--- PASSAGE TO READ ---

AMCS 255: Advanced Computational Physics (Fall 2024)

Overview

This course covers a selection of advanced topics related to computational physics. Based on prior knowledge in calculus and linear algebra, the following topics are considered: Lagrangian formalism, symmetries and conservation laws, stability and bifurcation, multi-body problems and rigid bodies, linear and nonlinear oscillations, Hamiltonian formalism, canonical transformations and invariances, Liouville's theorem, discrete Lagrangian and Hamiltonian formalisms, Hamilton Jacobi theory, transition to quantum mechanics, relativity, fields.

Goals and Objectives

The course is problem oriented aiming to enable the students to develop accurate solutions for practically relevant problems based on solid theoretical foundations and mathematically precise modeling. It prepares the students to study and understand advanced literature and state of the art publications on topics related to computational physics.

Required Knowledge

The course will assume basic knowledge (calculus and linear algebra) such as taught in undergraduate mathematics courses or in AMCS 101, 131, and 151.

Assignments and Evaluation

There will be a problem set assigned each week. This homework track is mostly theoretical, but it will include a final project and smaller programming tasks along the way. A final project will consist of writing a physically-based simulation. The students may collaborate on the assignments and the final project provided each student writes up his or her own solutions and clearly lists the names of all the students in the group (grading policy: 25% homework assignments and 75% final project).

Syllabus

  1. Euler-Lagrange Equations of Second Kind

    Phase Space, Generalized Coordinates, Constraints, Calculus of Variations and Euler-Lagrange Equations of Second Kind.

  2. Lagrangian Formalism

    Lagrangian Formalism, Particle Systems, Friction and Dissipation.

  3. Symmetries and Conservation Laws

    Generalized Momenta, Cyclic Coordinates, Noether's Theorem, Conservation of Energy.

--- INFORMATION GIVEN ---
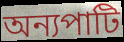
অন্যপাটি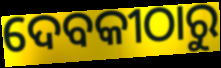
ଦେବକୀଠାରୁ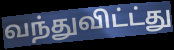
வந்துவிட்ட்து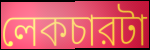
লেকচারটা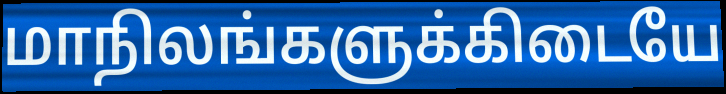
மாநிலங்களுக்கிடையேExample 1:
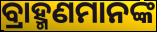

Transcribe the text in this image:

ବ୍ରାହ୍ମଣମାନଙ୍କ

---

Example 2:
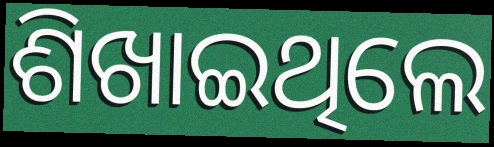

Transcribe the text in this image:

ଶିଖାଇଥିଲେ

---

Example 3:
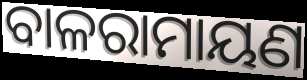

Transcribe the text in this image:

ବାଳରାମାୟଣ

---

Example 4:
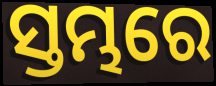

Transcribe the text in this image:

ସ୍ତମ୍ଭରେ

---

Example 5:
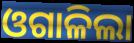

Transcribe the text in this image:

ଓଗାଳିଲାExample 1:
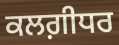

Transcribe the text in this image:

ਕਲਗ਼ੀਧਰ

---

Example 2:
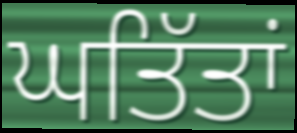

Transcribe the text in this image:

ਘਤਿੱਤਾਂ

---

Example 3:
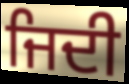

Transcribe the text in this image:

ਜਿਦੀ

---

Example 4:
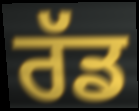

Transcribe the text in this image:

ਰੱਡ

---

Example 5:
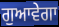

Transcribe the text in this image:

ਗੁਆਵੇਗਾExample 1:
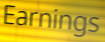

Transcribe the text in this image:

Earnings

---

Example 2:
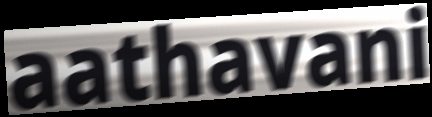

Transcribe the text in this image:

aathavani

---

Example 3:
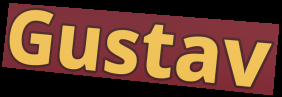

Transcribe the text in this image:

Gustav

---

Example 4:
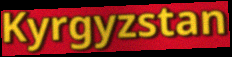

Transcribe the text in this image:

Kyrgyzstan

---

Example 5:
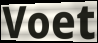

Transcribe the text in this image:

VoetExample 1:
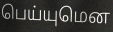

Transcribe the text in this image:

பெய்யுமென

--- WHAT IS NEEDED ---
In the course description for AMCS 255, what percentage of the grade comes from the final project?

--- EXERCISE OUTPUT ---
75%